| Stated problem |
Each entry has to be copied exactly, with nothing missed.

Stored dataset items:
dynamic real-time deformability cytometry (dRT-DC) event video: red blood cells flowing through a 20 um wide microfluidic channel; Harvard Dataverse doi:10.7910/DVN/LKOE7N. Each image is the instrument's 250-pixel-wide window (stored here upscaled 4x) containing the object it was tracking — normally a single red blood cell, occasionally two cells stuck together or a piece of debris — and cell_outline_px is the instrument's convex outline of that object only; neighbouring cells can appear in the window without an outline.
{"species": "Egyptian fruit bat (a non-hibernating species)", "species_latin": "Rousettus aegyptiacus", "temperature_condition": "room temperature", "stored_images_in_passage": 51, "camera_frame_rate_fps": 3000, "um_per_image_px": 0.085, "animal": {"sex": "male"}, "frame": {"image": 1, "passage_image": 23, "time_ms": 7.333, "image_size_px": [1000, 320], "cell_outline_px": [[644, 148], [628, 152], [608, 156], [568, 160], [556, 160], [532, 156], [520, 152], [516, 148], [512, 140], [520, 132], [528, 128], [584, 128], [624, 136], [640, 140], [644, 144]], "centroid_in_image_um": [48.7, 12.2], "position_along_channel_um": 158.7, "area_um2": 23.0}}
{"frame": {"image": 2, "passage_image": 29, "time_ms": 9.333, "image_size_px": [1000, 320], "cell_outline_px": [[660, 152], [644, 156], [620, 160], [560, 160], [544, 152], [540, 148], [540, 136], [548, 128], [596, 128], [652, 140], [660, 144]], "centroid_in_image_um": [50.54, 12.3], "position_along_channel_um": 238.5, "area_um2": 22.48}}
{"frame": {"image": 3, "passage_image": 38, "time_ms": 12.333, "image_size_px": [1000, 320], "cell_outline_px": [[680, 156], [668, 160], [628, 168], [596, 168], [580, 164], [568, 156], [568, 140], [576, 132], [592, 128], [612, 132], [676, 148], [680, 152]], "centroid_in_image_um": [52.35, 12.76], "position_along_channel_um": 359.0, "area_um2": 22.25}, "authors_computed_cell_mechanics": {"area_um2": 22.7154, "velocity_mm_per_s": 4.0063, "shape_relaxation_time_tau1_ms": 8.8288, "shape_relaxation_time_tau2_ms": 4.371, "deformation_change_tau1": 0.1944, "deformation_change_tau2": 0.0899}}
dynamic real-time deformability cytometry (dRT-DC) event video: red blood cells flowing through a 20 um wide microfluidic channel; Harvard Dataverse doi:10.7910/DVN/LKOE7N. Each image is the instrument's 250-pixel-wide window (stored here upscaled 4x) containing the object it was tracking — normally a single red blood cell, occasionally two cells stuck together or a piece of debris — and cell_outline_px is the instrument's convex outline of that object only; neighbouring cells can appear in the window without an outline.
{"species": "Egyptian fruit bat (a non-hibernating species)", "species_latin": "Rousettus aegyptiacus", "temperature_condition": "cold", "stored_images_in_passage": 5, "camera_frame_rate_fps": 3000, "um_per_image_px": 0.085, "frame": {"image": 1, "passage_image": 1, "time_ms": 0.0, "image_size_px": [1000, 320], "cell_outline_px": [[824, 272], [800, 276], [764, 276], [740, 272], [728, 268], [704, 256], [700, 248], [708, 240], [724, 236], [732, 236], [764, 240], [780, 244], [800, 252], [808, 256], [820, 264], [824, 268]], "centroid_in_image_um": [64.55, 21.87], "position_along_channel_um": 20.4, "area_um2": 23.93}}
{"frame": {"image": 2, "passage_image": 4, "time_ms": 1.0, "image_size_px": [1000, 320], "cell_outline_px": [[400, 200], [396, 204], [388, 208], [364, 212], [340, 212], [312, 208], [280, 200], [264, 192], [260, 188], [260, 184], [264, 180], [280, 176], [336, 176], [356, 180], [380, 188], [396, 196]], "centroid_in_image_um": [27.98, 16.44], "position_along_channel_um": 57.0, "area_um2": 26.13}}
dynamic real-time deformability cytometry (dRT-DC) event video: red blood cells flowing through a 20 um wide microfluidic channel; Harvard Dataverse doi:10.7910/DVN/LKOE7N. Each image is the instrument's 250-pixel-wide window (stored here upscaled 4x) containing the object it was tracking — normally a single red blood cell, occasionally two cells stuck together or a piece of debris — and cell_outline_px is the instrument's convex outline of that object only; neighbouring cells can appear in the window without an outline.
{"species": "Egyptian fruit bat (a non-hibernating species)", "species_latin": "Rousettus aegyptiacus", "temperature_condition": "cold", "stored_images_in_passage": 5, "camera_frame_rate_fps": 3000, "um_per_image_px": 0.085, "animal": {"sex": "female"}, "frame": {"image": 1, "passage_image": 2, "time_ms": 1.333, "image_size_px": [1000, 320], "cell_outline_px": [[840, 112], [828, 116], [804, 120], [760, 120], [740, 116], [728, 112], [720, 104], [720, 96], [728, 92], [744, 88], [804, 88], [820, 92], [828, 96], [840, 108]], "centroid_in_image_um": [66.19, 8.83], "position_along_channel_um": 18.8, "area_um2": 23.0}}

| Response to this exercise |
dynamic real-time deformability cytometry (dRT-DC) event video: red blood cells flowing through a 20 um wide microfluidic channel; Harvard Dataverse doi:10.7910/DVN/LKOE7N. Each image is the instrument's 250-pixel-wide window (stored here upscaled 4x) containing the object it was tracking — normally a single red blood cell, occasionally two cells stuck together or a piece of debris — and cell_outline_px is the instrument's convex outline of that object only; neighbouring cells can appear in the window without an outline.
{"species": "Egyptian fruit bat (a non-hibernating species)", "species_latin": "Rousettus aegyptiacus", "temperature_condition": "room temperature", "stored_images_in_passage": 51, "camera_frame_rate_fps": 3000, "um_per_image_px": 0.085, "animal": {"sex": "male"}, "frame": {"image": 1, "passage_image": 23, "time_ms": 7.333, "image_size_px": [1000, 320], "cell_outline_px": [[644, 148], [628, 152], [608, 156], [568, 160], [556, 160], [532, 156], [520, 152], [516, 148], [512, 140], [520, 132], [528, 128], [584, 128], [624, 136], [640, 140], [644, 144]], "centroid_in_image_um": [48.7, 12.2], "position_along_channel_um": 158.7, "area_um2": 23.0}}
{"frame": {"image": 2, "passage_image": 29, "time_ms": 9.333, "image_size_px": [1000, 320], "cell_outline_px": [[660, 152], [644, 156], [620, 160], [560, 160], [544, 152], [540, 148], [540, 136], [548, 128], [596, 128], [652, 140], [660, 144]], "centroid_in_image_um": [50.54, 12.3], "position_along_channel_um": 238.5, "area_um2": 22.48}}
{"frame": {"image": 3, "passage_image": 38, "time_ms": 12.333, "image_size_px": [1000, 320], "cell_outline_px": [[680, 156], [668, 160], [628, 168], [596, 168], [580, 164], [568, 156], [568, 140], [576, 132], [592, 128], [612, 132], [676, 148], [680, 152]], "centroid_in_image_um": [52.35, 12.76], "position_along_channel_um": 359.0, "area_um2": 22.25}, "authors_computed_cell_mechanics": {"area_um2": 22.7154, "velocity_mm_per_s": 4.0063, "shape_relaxation_time_tau1_ms": 8.8288, "shape_relaxation_time_tau2_ms": 4.371, "deformation_change_tau1": 0.1944, "deformation_change_tau2": 0.0899}}
dynamic real-time deformability cytometry (dRT-DC) event video: red blood cells flowing through a 20 um wide microfluidic channel; Harvard Dataverse doi:10.7910/DVN/LKOE7N. Each image is the instrument's 250-pixel-wide window (stored here upscaled 4x) containing the object it was tracking — normally a single red blood cell, occasionally two cells stuck together or a piece of debris — and cell_outline_px is the instrument's convex outline of that object only; neighbouring cells can appear in the window without an outline.
{"species": "Egyptian fruit bat (a non-hibernating species)", "species_latin": "Rousettus aegyptiacus", "temperature_condition": "cold", "stored_images_in_passage": 5, "camera_frame_rate_fps": 3000, "um_per_image_px": 0.085, "frame": {"image": 1, "passage_image": 1, "time_ms": 0.0, "image_size_px": [1000, 320], "cell_outline_px": [[824, 272], [800, 276], [764, 276], [740, 272], [728, 268], [704, 256], [700, 248], [708, 240], [724, 236], [732, 236], [764, 240], [780, 244], [800, 252], [808, 256], [820, 264], [824, 268]], "centroid_in_image_um": [64.55, 21.87], "position_along_channel_um": 20.4, "area_um2": 23.93}}
{"frame": {"image": 2, "passage_image": 4, "time_ms": 1.0, "image_size_px": [1000, 320], "cell_outline_px": [[400, 200], [396, 204], [388, 208], [364, 212], [340, 212], [312, 208], [280, 200], [264, 192], [260, 188], [260, 184], [264, 180], [280, 176], [336, 176], [356, 180], [380, 188], [396, 196]], "centroid_in_image_um": [27.98, 16.44], "position_along_channel_um": 57.0, "area_um2": 26.13}}
dynamic real-time deformability cytometry (dRT-DC) event video: red blood cells flowing through a 20 um wide microfluidic channel; Harvard Dataverse doi:10.7910/DVN/LKOE7N. Each image is the instrument's 250-pixel-wide window (stored here upscaled 4x) containing the object it was tracking — normally a single red blood cell, occasionally two cells stuck together or a piece of debris — and cell_outline_px is the instrument's convex outline of that object only; neighbouring cells can appear in the window without an outline.
{"species": "Egyptian fruit bat (a non-hibernating species)", "species_latin": "Rousettus aegyptiacus", "temperature_condition": "cold", "stored_images_in_passage": 5, "camera_frame_rate_fps": 3000, "um_per_image_px": 0.085, "animal": {"sex": "female"}, "frame": {"image": 1, "passage_image": 2, "time_ms": 1.333, "image_size_px": [1000, 320], "cell_outline_px": [[840, 112], [828, 116], [804, 120], [760, 120], [740, 116], [728, 112], [720, 104], [720, 96], [728, 92], [744, 88], [804, 88], [820, 92], [828, 96], [840, 108]], "centroid_in_image_um": [66.19, 8.83], "position_along_channel_um": 18.8, "area_um2": 23.0}}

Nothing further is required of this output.